That is the current rage in the DC dining scene, namely that you can more easily order lots of “small plates” rather than a big plate with steak and spinach. Neil Irwin makes the case against that practice here, Matt Yglesias responds and defends small plates.
Neither mentions price discrimination or for that matter does much analysis of price. You will recall Glazer’s Law: “It’s either taxes or price discrimination.” And usually it is price discrimination.

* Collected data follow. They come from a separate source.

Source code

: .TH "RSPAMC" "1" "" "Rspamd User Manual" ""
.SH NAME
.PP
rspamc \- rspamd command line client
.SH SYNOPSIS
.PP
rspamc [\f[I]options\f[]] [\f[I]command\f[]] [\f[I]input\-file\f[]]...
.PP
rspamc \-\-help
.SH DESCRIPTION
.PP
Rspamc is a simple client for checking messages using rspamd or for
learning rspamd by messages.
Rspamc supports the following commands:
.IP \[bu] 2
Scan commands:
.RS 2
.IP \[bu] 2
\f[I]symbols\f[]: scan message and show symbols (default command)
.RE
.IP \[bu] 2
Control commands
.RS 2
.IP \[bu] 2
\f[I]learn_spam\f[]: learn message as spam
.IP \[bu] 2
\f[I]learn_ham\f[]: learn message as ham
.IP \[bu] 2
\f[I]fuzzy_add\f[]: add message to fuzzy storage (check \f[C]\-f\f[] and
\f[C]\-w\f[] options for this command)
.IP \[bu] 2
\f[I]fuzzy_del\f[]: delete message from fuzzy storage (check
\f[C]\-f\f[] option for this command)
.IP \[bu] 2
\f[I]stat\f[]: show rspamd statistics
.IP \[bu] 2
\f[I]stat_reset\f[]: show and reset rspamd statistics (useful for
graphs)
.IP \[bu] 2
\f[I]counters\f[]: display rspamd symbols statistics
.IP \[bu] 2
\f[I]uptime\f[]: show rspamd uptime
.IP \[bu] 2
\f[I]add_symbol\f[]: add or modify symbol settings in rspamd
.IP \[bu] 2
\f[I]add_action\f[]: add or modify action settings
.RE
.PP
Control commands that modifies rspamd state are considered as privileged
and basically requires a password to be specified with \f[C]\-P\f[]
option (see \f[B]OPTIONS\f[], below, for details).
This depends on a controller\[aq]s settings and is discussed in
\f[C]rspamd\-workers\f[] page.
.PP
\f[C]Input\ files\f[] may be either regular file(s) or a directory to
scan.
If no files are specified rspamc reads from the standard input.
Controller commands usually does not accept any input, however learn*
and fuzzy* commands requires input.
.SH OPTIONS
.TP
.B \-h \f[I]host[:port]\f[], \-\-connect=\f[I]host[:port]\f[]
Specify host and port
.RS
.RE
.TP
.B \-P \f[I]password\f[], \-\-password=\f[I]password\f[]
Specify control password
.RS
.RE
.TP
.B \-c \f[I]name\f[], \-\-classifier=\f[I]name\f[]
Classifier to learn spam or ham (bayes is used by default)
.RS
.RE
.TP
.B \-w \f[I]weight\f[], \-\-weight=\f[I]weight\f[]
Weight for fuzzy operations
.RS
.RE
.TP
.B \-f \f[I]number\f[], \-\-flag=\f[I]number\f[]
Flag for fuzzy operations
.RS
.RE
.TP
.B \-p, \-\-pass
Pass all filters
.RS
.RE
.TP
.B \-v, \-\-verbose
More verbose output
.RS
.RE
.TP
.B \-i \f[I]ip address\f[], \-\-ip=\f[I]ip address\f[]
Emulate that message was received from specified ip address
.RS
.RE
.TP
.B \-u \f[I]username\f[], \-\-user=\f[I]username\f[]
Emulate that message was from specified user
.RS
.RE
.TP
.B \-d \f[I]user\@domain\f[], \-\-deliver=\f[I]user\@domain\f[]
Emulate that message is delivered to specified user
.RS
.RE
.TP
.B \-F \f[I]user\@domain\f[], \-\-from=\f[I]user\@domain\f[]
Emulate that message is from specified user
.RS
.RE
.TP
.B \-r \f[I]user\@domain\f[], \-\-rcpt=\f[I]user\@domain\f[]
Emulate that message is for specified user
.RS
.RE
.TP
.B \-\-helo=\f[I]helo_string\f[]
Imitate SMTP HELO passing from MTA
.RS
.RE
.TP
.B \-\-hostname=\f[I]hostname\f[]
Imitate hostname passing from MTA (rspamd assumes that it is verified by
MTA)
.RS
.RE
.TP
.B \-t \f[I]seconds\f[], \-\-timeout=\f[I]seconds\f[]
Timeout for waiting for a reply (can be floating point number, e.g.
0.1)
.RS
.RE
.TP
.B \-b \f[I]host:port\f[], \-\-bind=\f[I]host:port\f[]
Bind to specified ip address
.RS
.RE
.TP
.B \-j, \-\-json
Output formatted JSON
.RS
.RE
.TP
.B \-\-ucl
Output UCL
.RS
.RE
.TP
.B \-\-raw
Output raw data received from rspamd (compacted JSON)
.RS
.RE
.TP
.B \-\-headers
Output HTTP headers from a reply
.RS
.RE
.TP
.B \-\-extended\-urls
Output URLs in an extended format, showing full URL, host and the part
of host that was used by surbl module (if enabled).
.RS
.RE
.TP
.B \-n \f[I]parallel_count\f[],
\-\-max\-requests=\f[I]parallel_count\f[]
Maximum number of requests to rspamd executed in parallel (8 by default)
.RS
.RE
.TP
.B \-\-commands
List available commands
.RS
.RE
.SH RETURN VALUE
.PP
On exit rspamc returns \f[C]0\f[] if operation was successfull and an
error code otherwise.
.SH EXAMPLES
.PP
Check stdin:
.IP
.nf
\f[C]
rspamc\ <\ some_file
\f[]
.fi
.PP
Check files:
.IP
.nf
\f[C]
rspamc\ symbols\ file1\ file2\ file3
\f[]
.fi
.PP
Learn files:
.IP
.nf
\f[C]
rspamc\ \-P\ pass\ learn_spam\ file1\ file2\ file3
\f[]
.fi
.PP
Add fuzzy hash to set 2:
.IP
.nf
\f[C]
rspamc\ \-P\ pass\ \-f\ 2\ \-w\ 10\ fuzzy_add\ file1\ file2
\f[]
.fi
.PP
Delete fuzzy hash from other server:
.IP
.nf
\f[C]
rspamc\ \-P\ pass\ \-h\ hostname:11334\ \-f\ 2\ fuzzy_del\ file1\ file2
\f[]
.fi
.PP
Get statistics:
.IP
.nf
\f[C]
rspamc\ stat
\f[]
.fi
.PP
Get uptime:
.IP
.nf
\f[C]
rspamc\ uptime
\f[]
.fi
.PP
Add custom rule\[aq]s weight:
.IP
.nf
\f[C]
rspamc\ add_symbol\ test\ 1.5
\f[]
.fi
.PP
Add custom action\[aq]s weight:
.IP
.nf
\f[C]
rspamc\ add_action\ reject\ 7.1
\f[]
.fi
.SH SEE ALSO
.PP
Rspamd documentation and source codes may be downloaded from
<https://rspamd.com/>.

Here is Alex on bundling cable channels as a form of (possibly) welfare-improving price discrimination. Read through that stuff if you don’t already know it, but the punchline is that big plates are like a “take it or leave it” cable contract, and small plates are like the a’la carte cable pricing schemes. The bundled contract gets some marginal channels to people who wouldn’t otherwise be willing to pay for them if those channels were sold on a stand-alone basis. In the TV context some of us browse reality TV, Farsi news, and women’s roller derby, even if we wouldn’t pay for those transmissions per se. In the restaurant context, the big plate gets some of us to eat more vegetables and munch on more parsley. Who would pay much for coleslaw? Output goes up under many of the most basic scenarios and consumer welfare goes up too.
In a more competitive market, as indeed the DC restaurant scene has become, bundling breaks down somewhat. We move toward a system of “small plates.” So the increasing competitiveness is good for consumers but the breakdown of bundling can be bad for them, with indeterminate welfare results, which means either Neil or Matt can be correct (but do lay out the whole story, and never ever ever reason from a plate size change!)
Those who have a relatively low marginal value for the add-on items of a meal (vegetables?) will be the ones who eat less under a regime of small plates. How their consumer surplus fares, a priori, is more complex and is not easily settled by theory alone. But, using some typical numbers, very often those who value the vegetables inelastically are worse off under a regime of small plates.
I wonder whether Neil Irwin or Matt Yglesias likes vegetables more?